Search PatternFound CandidatesVerify Candidates
Past Tense
I went to the store. I buy milk. It was good.
"went"
"buy"
"was"

The Eval Suite

To validate this architecture, I created a dataset of ~600 manual annotations. I benchmark the system on Strict Recall. A sample only passes if the AI identifies 100% of the target grammar instances.

Eval Complete Summary: ────────────────────────────────────────────────── Total Samples: 573 Successful Samples: 405 Strict Recall: 70.68% Recall: 72.56% Precision: 84.34% Average: 78.30% F1 Score: 77.88% Total Cost: $0.2417 Average Cost: $0.000422 ──────────────────────────────────────────────────

This infrastructure transforms prompt engineering from guesswork into a deterministic process. I can tweak the prompt, run the suite, and immediately see if performance improved or regressed.

Why Extraction, Not Scoring?

I avoided having the AI directly assign a level (like "N4") because AI scoring is subjective and prone to drift. Instead, I treat the AI as a pattern extractor, not a judge. Its only job is to flag evidence of grammar usage. The final score is calculated using deterministic math based on the Minna no Nihongo curriculum. This guarantees transparency by visualizing the assessment logic. Instead of a black-box label, the system plots performance across Chapters 0–50, allowing teachers to instantly spot the exact point where a student's ability drops off.

A vertical bar chart. The x-axis is labeled with numbers from 1 to 50, but data is only populated for the first 20 positions; the rest of the chart (21-50) is empty. The y-axis ranges from 0 to 12. The data shows an irregular distribution with the highest peak at position 4 (approximately 11) and other high points at positions 1 and 6 (approximately 10). There are visible gaps with no data bars at positions 11 and 13.
X-Axis: Curriculum Chapter (0–50). Y-Axis: Verified Grammar Patterns.

4. Challenge II: Architecture at Scale

I designed this system to work for any language school, not just my pilot partner. The challenge was building a single platform that adapts to different business needs without code changes.
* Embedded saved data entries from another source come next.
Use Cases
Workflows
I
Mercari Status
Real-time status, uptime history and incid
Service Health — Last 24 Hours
I solved this by building a multi-tenant architecture on Next.js:

A user interface configuration screen for GenkiJACS titled 'Collect Student Details.' The 'Collect Student Details' radio button is selected, revealing a form with several toggle switches. The 'Email,' 'Name,' 'Start Date,' and 'Branch' toggles are active, while the 'Agency' toggle is inactive. The 'Name' and 'Start Date' fields are marked with checked 'Required' boxes. The 'Branch' section includes a text input field and a list of removable tags: Tokyo, Fukuoka, Nagoya, Kyoto, and Indonesia. At the bottom, an unselected option reads 'Do Not Collect Student Details.'

This enables a self-service workflow, allowing a new school to sign up and configure a privacy-compliant intake flow instantly with zero infrastructure changes.

5. Learnings & Roadmap

The defining product decision was decoupling extraction from scoring. Teachers need consistency, not creativity. By restricting the AI to evidence extraction, I eliminated score drift and gave teachers a metric they could actually observe and trust.
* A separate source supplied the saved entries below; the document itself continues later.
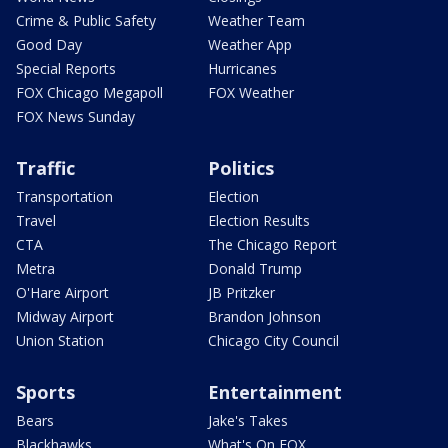
Crime & Public Safety
Weather Team
Good Day
Weather App
Special Reports
Hurricanes
FOX Chicago Megapoll
FOX Weather
FOX News Sunday
Traffic
Politics
Transportation
Election
Travel
Election Results
CTA
The Chicago Report
Metra
Donald Trump
O'Hare Airport
JB Pritzker
Midway Airport
Brandon Johnson
Union Station
Chicago City Council
Sports
Entertainment
Bears
Jake's Takes
Blackhawks
What's On FOX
If I were to extend this platform, I would focus on:

  1. Data-Driven Pruning: The current system checks ~270 patterns per student response, which costs ~$0.50. I plan to analyse the pilot data to remove low-signal patterns and reduce costs.
  2. Reducing Voice Latency: Prioritising quality by using Gemini 2.5 Pro and Gemini 2.5 TTS introduced noticeable delays. I want to explore streaming architectures and hybrid model orchestration to make the conversation feel natural and instant, without reverting to low-fidelity STT.

Overall, this project was a lesson in system design, balancing the messy reality of spoken audio with the strict requirements of academic grading.